I had to make a decision. I knew I didn’t want to be stressed anymore and something had to change. Either I start power pumping and try to get my milk supply back up, or I call it quits. I thought long and hard about it and while I wanted to provide nutritious milk to my son, I also needed to be less stressed for the well-being of my family and my own sanity


Formula for One

My son went to eating only formula around 2 months old, and now at 3 months old he doesn’t even like the taste of breastmilk. My supplies went away pretty quickly, but I am less stressed and I am confident my baby is getting the nutrition he needs. He is growing, happy, and healthy.

There has been a long and hard discussion about breastfeeding vs. formula, and in recent years shaming women who choose not to breastfeed their children. Model/actress Chrissy Tiegan recently posted on November 29, 2020, on her Twitter account to “normalize formula.” Chrissy had trouble breastfeeding due to depression that often follows pregnancy and was tired of the shaming she and other moms experienced because they choose to feed their children formula.

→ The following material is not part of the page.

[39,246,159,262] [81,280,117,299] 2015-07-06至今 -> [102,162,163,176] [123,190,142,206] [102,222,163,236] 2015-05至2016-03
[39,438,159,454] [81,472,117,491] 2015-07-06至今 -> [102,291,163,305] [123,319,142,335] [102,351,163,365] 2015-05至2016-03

With all of that said, yes, I fully acknowledge that breastmilk is perfectly designed for a growing baby and if you are able to breastfeed then do it! If you do choose to breastfeed, make sure you continue taking a multivitamin designed for postnatal needs and have a healthy diet.


Milk does the body good (but not always)

Women’s bodies, being incredible as they are, are able to create breast milk with all the nutritional needs a baby requires even certain nutrients are not being consumed. If your diet is deficient in any key nutrients your baby needs, like calcium or vitamin D for example, your body will take what it needs from stores within the mother’s body and supply it to the baby via breastmilk.

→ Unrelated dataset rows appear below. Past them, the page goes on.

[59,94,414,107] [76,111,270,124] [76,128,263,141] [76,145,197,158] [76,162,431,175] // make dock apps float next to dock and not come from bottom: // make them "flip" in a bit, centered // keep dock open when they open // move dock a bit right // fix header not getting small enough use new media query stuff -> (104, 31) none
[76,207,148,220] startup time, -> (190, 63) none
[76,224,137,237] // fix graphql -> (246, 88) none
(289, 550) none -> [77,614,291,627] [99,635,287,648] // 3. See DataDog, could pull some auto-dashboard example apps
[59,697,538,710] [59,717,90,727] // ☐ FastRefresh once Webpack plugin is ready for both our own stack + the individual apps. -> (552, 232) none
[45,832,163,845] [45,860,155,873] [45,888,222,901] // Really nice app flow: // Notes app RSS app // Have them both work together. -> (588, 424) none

Unfortunately, this can create vitamin and mineral deficiencies for the mother. That is why it is important for breastfeeding mothers to consume a healthy diet rich in good fats, high-quality protein, and a variety of fruits and vegetables to resupply those stores.


Breastmilk and Diet

It is important to know that not all nutrient deficiencies can be supplemented from the mother’s body stores. Breast milk’s fatty acid profiles, like EPA and DHA, as well as the availability of some vitamins and trace minerals, can be impacted by a poor diet. Fat is super important to producing high-quality breastmilk for your growing baby, but you don’t want to consume trans fats or a lot of fat from fried foods or red meat. Go for the good fats found in avocados, almonds, olive oil, flax seeds, chia seeds, and fish like salmon and tuna. Your protein sources should be from lean meats, grains, beans, and vegetables. Think chicken, turkey, fish, quinoa, black beans, and peas. Fruits and vegetables are important for all of us to consume, postnatal or not. They are high in vitamins, minerals, and phytonutrients. Also, the more variety you eat while breastfeeding the more variety your baby will taste in your milk. This gives your baby a taste of foods that they will be consuming when they are able to eat solids.

Another important thing to point out is obvious. Do not smoke, drink, or consume certain medications while breastfeeding. If you enjoy an alcoholic beverage you must wait anywhere from 2-4 hours to breastfeed depending on your weight and alcohol metabolism. Always check with your doctor about medications including herbs and supplements. And be cautious of how much caffeine you consume. Caffeine not only stimulates your body it also passes through breast milk and can stimulate your baby, making colic worse.


Eat Right and Do what’s Right for You

Regardless of your breastfeeding decision, eating healthy is a key component to overall health and wellness. Remember to take your vitamins and eat your fruits and veggies every day for optimal health. Always feel confident in doing what feels best for you, your baby, and the rest of your family. There’s no reason to feel shame (or to shame others) for doing things differently to achieve the same goal of a happy and healthy baby, mom, and family!